Eddie Vedder touches the right emotional chords when he sings

Eddie Vedder touches the right emotional chords when he sings

Eddie Vedderthe frontman of Pearl Jamin addition to his activities with the band, he has published three solo albums to his credit. The first, the film’s soundtrack ‘Into the wild’is dated 2007, the other two “Ukulele songs” (read the review here) And “Earthling” (read the review here) from 2011 and 2022 respectively. Today Vedder turns 60 and what you can read below is our review of his debut album.

A boy from a good family graduates. He tells his family: don’t look for me for a while, I’m wandering around America. It seems like a common story, a liberating journey before starting real life. Instead the boy renames himself “Alex supertramp”, and after various wanderings he retires “Into the wild”, in an abandoned bus in the Alaskan forest. After surviving for months in the wild, he finally dies of starvation. But, the finds and his diary say, he died peacefully, because he sought his own path, he followed his vocation, outside the rules of society. It is the true story of Chris McCandless, told years ago by the writer Jon Krakauer in a book that has become “cult”.

Sean Penn decided to turn it into a film, convinced that this boy’s story is paradigmatic of the distortions of modern society. The Pearl Jam singer’s first solo album is the soundtrack to this film: 11 songs in which you seem to hear McCandless’s voice through Vedder’s. If you follow Pearl Jam you know how Vedder is able to touch the right emotional chords when he sings, and here he succeeds fully.

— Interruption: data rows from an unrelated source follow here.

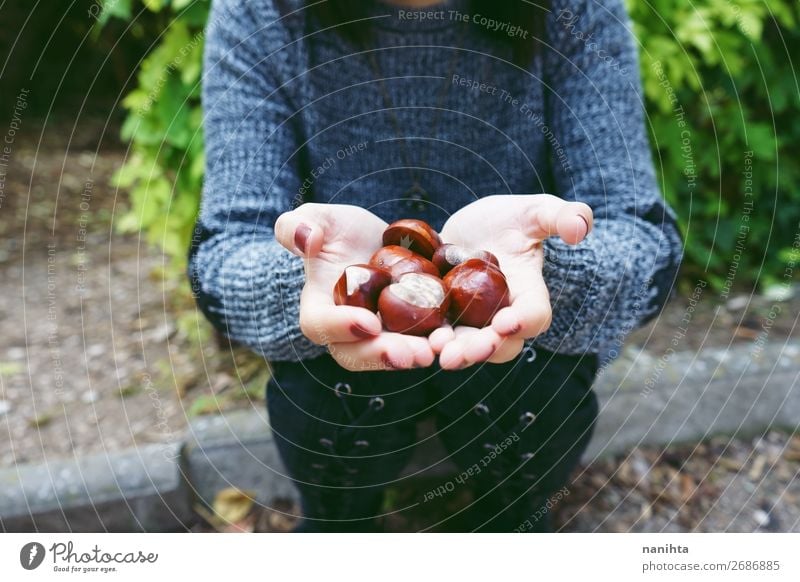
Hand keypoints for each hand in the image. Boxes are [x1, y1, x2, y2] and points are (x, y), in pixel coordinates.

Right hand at [275, 203, 435, 370]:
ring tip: (436, 349)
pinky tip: (455, 336)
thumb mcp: (315, 218)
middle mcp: (348, 331)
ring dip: (414, 355)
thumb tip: (306, 239)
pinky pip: (423, 342)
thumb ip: (296, 226)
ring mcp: (381, 335)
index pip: (320, 325)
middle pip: (359, 353)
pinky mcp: (410, 331)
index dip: (341, 327)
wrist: (374, 242)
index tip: (367, 321)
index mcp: (319, 308)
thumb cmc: (337, 231)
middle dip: (384, 354)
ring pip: (393, 354)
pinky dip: (438, 342)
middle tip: (411, 352)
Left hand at [429, 194, 592, 369]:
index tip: (508, 322)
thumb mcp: (535, 211)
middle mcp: (503, 316)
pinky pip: (438, 335)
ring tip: (436, 349)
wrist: (472, 230)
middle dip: (481, 349)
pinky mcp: (445, 318)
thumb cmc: (510, 220)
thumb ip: (561, 216)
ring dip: (453, 352)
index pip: (535, 314)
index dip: (524, 321)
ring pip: (467, 347)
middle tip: (459, 352)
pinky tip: (412, 339)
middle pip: (499, 344)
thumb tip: (580, 228)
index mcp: (529, 293)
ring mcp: (472, 321)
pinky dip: (425, 340)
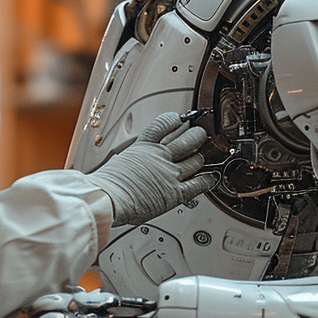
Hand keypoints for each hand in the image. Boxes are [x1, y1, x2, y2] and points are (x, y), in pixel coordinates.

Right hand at [89, 112, 216, 226]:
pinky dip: (207, 180)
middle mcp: (160, 157)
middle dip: (196, 135)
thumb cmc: (106, 185)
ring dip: (201, 157)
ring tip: (203, 156)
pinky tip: (210, 178)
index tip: (178, 119)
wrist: (107, 198)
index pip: (164, 124)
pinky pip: (198, 184)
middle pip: (187, 139)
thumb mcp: (117, 162)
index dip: (174, 120)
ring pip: (196, 160)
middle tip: (200, 134)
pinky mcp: (176, 192)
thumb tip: (128, 166)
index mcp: (143, 146)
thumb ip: (130, 161)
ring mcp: (170, 174)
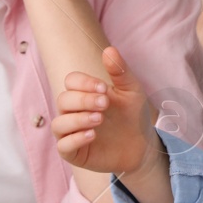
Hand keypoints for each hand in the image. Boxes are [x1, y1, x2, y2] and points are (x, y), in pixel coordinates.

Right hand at [51, 46, 158, 175]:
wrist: (143, 145)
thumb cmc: (133, 114)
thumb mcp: (131, 91)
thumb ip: (120, 71)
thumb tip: (109, 50)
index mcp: (84, 93)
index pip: (71, 81)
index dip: (84, 82)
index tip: (104, 88)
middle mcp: (73, 112)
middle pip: (63, 100)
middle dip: (83, 100)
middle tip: (105, 104)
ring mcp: (72, 133)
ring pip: (58, 124)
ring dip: (77, 119)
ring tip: (99, 119)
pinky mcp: (75, 153)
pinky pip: (63, 146)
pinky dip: (75, 139)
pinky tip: (92, 135)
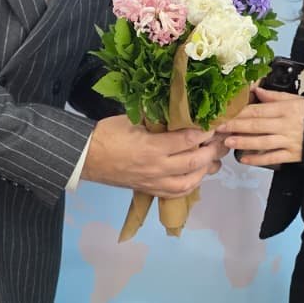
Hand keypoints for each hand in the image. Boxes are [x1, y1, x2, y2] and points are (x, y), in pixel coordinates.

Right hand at [81, 115, 222, 196]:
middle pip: (194, 162)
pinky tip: (196, 176)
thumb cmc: (106, 134)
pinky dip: (191, 185)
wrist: (85, 157)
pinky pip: (176, 193)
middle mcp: (157, 168)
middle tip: (218, 140)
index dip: (204, 131)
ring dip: (204, 170)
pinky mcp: (149, 190)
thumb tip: (177, 109)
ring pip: (189, 182)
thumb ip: (157, 117)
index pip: (187, 140)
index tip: (213, 123)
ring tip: (211, 159)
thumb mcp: (132, 119)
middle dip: (211, 151)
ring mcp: (154, 182)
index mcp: (152, 147)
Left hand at [214, 87, 303, 166]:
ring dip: (243, 142)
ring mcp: (289, 141)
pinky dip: (257, 159)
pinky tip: (244, 159)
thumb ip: (275, 96)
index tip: (226, 112)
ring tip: (228, 141)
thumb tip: (256, 89)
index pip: (258, 109)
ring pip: (262, 142)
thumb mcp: (296, 100)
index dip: (240, 111)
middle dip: (236, 126)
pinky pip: (272, 158)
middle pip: (257, 125)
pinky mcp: (293, 155)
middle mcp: (286, 125)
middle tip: (219, 126)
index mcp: (286, 109)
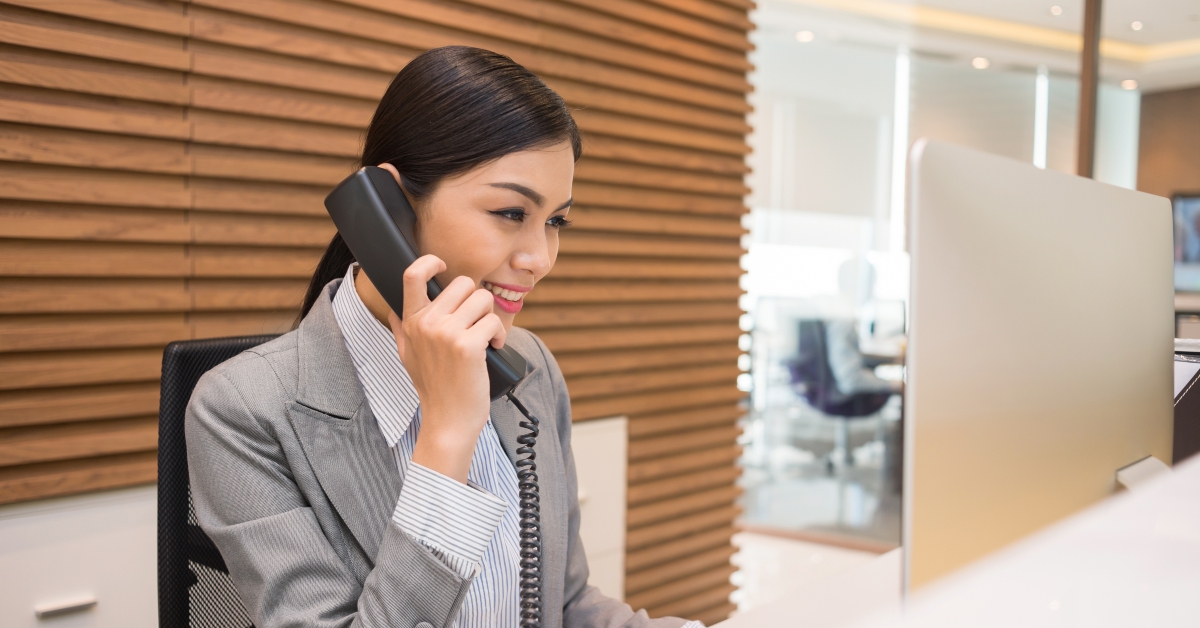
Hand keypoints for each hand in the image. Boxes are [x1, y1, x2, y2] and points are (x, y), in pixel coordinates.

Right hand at [389, 254, 505, 482]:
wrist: (447, 421)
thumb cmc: (433, 388)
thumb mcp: (407, 356)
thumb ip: (402, 330)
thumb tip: (394, 310)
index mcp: (411, 322)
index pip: (412, 275)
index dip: (430, 262)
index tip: (442, 266)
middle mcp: (426, 323)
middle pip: (463, 283)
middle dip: (477, 300)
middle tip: (477, 322)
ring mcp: (446, 333)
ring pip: (483, 298)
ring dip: (491, 317)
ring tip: (487, 337)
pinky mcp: (468, 346)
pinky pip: (494, 321)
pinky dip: (501, 334)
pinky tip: (495, 348)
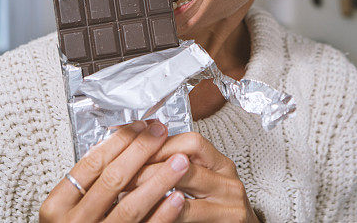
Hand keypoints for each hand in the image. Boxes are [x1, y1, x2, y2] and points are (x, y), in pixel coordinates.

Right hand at [40, 120, 188, 221]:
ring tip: (179, 161)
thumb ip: (88, 180)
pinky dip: (162, 214)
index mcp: (57, 206)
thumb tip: (119, 141)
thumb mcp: (67, 205)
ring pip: (130, 206)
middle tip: (161, 133)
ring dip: (159, 180)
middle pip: (112, 179)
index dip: (119, 142)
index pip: (92, 164)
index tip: (141, 126)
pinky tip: (177, 197)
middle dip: (141, 152)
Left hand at [131, 132, 259, 222]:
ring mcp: (231, 202)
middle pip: (187, 160)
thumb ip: (181, 170)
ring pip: (185, 186)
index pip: (191, 142)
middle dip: (151, 164)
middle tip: (125, 171)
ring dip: (152, 186)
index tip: (135, 148)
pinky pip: (190, 212)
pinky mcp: (229, 220)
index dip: (162, 144)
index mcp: (220, 165)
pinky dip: (166, 211)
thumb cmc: (216, 213)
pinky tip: (149, 211)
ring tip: (129, 191)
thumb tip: (142, 155)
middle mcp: (228, 180)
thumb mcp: (202, 186)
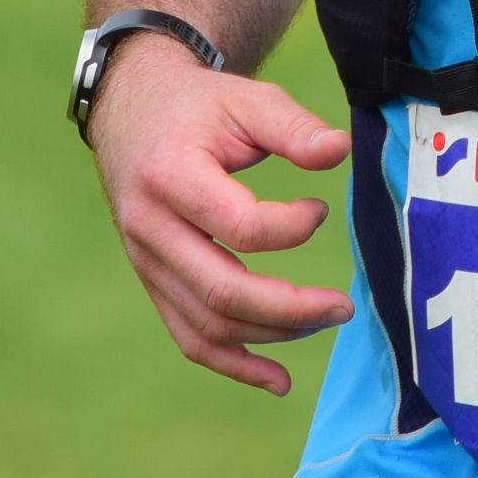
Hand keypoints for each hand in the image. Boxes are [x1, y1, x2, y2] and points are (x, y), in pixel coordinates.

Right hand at [91, 42, 352, 395]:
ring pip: (207, 324)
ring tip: (325, 321)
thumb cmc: (198, 107)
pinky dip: (234, 364)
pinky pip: (189, 336)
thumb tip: (339, 151)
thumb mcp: (245, 99)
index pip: (239, 228)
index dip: (292, 227)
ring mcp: (147, 262)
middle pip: (222, 293)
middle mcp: (150, 228)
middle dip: (290, 308)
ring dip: (272, 335)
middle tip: (344, 306)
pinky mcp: (154, 281)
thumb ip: (292, 127)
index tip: (321, 208)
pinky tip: (278, 379)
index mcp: (171, 177)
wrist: (133, 113)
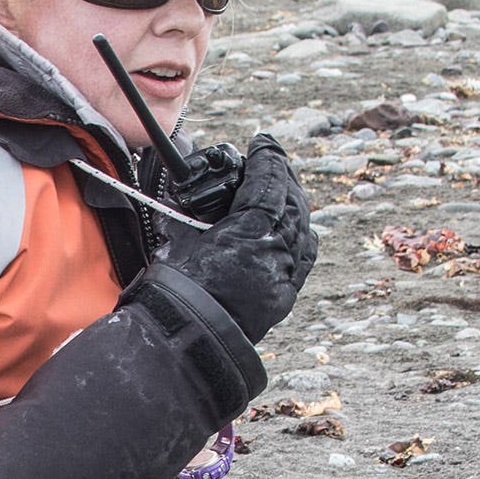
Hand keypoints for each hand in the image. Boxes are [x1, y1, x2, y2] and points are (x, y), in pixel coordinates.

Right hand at [148, 135, 317, 345]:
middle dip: (283, 175)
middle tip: (270, 162)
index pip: (270, 179)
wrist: (185, 336)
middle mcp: (276, 249)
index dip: (268, 156)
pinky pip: (304, 254)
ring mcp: (284, 273)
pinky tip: (295, 227)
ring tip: (282, 190)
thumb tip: (182, 182)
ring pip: (302, 225)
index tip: (262, 142)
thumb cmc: (175, 289)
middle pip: (292, 199)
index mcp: (251, 229)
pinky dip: (302, 233)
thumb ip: (187, 205)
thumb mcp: (177, 237)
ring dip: (294, 202)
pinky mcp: (285, 293)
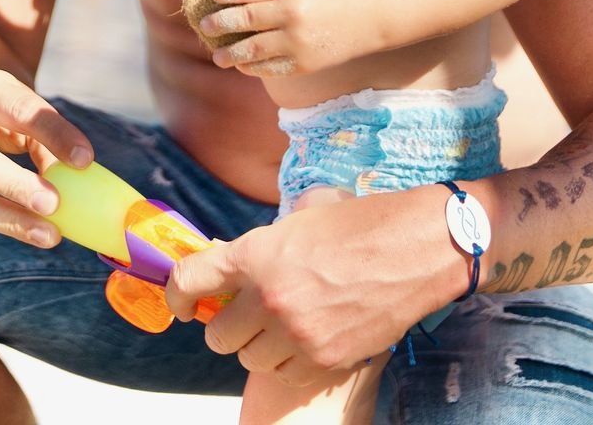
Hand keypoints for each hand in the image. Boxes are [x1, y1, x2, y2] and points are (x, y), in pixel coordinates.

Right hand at [0, 62, 93, 247]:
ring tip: (50, 235)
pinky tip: (32, 231)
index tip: (84, 160)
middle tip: (53, 206)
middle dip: (13, 186)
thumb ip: (47, 132)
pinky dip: (4, 223)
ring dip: (10, 221)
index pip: (18, 111)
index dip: (52, 135)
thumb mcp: (20, 101)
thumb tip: (76, 172)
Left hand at [165, 190, 457, 383]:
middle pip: (216, 336)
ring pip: (249, 360)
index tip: (181, 302)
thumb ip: (261, 242)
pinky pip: (285, 374)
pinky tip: (305, 340)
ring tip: (280, 326)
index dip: (176, 293)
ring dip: (257, 346)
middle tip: (243, 314)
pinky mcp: (325, 359)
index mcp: (255, 254)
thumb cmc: (359, 224)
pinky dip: (288, 362)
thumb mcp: (298, 217)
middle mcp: (268, 299)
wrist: (416, 249)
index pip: (190, 280)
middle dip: (225, 325)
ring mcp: (297, 334)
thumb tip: (234, 263)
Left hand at [200, 0, 372, 75]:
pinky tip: (242, 65)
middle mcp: (291, 13)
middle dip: (218, 24)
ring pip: (250, 49)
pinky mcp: (304, 63)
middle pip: (242, 20)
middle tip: (205, 26)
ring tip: (217, 56)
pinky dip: (251, 67)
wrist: (372, 15)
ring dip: (228, 54)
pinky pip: (269, 68)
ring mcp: (297, 41)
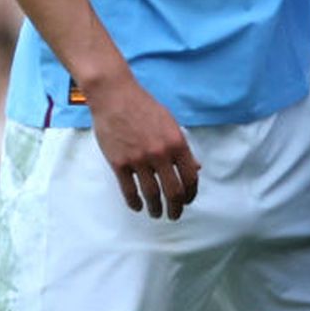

“Into the wild” is a record that, if detached from all this, may seem strange. It is not a traditional soundtrack – the instrumental inserts are reduced – but not even a record of real songs: every now and then they are short “bonsai-songs”, with a mostly relaxed atmosphere. Every now and then real songs, like “Hard Sun” (a cover by a Seattle musician called Gordon Peterson), which is a masterpiece. But everything makes sense in here, and nothing sounds unfinished, indeed every song seems perfect in the form it has.

Perhaps this album could be seen as yet another release linked to Pearl Jam, but in reality it is something different. Something done with care, perhaps small, but in its own way it is a little magic.